[Data for this task — start]

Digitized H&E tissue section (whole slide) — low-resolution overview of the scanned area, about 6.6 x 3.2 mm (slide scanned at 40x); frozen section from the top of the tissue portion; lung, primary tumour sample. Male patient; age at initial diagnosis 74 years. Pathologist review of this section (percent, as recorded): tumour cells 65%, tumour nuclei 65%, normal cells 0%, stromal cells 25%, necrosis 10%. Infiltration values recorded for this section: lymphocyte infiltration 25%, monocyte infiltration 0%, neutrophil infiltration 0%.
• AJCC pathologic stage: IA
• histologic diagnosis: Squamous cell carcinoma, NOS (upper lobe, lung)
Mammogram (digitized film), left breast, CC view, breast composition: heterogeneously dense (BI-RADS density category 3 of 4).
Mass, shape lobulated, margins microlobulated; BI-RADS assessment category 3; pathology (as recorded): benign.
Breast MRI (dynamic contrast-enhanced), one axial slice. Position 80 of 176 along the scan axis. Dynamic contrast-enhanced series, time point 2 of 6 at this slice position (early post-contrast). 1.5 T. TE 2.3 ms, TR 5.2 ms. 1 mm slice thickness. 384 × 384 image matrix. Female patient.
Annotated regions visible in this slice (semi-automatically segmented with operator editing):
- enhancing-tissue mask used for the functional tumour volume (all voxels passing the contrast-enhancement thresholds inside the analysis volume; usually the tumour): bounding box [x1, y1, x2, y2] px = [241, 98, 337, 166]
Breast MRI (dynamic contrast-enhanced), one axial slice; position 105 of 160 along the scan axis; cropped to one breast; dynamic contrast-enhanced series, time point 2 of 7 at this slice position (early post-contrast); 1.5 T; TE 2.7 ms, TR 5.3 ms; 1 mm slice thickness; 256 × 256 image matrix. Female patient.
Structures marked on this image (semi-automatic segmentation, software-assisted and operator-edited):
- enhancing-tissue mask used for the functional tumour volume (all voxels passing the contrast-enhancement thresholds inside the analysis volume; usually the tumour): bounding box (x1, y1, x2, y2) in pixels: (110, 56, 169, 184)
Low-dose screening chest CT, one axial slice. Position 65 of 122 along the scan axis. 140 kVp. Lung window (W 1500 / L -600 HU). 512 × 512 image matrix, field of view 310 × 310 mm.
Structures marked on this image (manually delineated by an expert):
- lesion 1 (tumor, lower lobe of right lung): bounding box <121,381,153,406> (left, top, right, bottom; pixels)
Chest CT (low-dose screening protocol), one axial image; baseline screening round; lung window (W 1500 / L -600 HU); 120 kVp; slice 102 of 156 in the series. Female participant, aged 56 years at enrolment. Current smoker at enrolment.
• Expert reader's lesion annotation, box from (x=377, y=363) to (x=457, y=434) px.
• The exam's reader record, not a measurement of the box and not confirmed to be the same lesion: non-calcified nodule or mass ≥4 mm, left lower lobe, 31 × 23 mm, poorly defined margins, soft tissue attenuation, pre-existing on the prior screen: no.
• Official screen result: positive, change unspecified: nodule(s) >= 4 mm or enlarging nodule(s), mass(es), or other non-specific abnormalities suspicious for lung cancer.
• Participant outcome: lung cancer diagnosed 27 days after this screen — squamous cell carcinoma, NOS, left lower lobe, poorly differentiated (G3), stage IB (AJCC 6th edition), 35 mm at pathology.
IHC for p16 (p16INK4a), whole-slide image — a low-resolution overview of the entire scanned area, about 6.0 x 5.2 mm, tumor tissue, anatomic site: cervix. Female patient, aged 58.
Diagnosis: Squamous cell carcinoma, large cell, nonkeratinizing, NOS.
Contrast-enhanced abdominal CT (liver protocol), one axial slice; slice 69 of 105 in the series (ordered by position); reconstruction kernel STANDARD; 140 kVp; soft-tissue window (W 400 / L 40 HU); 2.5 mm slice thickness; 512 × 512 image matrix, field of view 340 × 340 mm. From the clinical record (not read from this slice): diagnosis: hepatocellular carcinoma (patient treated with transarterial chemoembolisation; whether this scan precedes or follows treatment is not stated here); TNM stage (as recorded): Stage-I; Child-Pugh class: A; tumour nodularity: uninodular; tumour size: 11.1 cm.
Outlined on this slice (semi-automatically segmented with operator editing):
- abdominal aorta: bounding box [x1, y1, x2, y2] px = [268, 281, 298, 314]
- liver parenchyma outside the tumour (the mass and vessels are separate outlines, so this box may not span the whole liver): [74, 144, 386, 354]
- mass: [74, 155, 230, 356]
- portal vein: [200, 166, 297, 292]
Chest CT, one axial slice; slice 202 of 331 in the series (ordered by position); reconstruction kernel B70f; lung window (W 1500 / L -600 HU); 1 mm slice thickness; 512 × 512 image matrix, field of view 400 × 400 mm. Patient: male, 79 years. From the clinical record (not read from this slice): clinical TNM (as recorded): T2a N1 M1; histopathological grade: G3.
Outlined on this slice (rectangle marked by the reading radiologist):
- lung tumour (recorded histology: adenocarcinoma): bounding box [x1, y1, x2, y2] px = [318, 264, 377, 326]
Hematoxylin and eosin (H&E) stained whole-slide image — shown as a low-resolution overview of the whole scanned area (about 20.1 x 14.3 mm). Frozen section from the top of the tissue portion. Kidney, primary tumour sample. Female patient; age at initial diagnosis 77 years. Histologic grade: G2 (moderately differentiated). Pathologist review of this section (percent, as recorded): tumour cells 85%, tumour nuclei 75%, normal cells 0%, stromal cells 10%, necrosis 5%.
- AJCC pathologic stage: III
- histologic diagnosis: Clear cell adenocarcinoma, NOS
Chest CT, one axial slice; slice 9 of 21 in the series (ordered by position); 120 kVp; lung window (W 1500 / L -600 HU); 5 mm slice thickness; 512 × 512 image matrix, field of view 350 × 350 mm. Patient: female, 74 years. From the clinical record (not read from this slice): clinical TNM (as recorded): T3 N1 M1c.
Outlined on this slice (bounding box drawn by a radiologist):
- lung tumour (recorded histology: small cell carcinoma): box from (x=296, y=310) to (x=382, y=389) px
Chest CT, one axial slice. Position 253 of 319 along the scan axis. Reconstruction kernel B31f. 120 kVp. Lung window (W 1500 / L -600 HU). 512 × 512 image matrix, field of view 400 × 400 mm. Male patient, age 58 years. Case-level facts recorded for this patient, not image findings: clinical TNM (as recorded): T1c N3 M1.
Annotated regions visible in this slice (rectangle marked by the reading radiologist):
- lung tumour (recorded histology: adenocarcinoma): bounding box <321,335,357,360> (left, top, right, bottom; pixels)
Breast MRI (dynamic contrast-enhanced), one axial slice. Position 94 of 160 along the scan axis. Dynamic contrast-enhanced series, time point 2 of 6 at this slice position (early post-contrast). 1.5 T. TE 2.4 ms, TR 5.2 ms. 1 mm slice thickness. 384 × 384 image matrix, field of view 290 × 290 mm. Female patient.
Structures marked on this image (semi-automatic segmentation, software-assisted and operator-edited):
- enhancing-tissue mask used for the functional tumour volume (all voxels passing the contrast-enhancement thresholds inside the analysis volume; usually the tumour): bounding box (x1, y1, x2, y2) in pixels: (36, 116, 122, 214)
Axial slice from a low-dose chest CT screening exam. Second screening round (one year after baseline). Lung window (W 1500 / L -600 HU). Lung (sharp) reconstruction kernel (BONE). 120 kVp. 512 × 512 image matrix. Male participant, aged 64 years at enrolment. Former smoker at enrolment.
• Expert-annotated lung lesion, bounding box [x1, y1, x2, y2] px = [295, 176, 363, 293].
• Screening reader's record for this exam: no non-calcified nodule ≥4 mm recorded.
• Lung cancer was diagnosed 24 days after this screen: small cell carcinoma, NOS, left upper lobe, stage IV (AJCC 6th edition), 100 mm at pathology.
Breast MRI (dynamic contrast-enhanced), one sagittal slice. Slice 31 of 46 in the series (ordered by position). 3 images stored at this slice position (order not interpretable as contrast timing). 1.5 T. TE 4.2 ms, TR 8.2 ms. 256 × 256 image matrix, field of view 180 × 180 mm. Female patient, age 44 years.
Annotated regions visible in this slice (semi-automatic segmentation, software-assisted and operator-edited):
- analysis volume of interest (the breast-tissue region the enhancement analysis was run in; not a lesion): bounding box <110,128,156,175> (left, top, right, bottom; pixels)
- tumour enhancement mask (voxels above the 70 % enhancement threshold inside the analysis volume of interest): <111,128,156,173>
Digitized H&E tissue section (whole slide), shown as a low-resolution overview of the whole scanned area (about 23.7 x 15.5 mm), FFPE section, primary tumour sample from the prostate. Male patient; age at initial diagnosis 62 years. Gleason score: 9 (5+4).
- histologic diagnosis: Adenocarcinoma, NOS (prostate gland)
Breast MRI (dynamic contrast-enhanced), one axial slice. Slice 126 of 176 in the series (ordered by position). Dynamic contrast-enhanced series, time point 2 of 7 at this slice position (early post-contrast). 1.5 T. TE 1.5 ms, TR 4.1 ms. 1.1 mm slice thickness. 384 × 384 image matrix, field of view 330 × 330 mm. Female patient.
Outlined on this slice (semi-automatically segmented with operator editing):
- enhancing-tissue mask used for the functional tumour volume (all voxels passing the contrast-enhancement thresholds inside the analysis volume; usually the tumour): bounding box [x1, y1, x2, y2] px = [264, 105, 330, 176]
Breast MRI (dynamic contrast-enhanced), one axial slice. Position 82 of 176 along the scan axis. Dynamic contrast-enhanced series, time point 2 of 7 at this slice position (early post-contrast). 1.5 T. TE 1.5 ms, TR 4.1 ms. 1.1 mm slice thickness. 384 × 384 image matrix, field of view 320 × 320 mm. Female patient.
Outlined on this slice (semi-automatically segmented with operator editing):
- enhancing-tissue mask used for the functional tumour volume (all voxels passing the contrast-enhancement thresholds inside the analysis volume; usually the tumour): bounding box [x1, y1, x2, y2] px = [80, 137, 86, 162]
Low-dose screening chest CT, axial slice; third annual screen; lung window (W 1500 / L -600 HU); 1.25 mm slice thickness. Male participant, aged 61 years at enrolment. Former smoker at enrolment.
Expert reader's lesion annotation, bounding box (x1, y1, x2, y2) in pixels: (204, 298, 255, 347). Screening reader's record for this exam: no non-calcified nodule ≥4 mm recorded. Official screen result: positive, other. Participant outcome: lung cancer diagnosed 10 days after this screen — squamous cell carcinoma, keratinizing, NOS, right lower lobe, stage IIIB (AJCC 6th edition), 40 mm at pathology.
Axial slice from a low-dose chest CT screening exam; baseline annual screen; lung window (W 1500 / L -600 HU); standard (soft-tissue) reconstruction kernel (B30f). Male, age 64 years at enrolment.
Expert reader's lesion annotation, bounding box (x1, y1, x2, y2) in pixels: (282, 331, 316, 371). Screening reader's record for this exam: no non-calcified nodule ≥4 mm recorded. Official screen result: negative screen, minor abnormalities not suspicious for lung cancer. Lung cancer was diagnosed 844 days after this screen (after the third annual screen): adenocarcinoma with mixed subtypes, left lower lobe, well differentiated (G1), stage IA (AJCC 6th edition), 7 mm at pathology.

[Data for this task — finish]

## Required action
Write down, word for word, the lines above from the one containing "Low-dose screening chest CT, one" through the one containing "Structures marked on this image (manually", both ends included.

## Task result
Low-dose screening chest CT, one axial slice. Position 65 of 122 along the scan axis. 140 kVp. Lung window (W 1500 / L -600 HU). 512 × 512 image matrix, field of view 310 × 310 mm.
Structures marked on this image (manually delineated by an expert):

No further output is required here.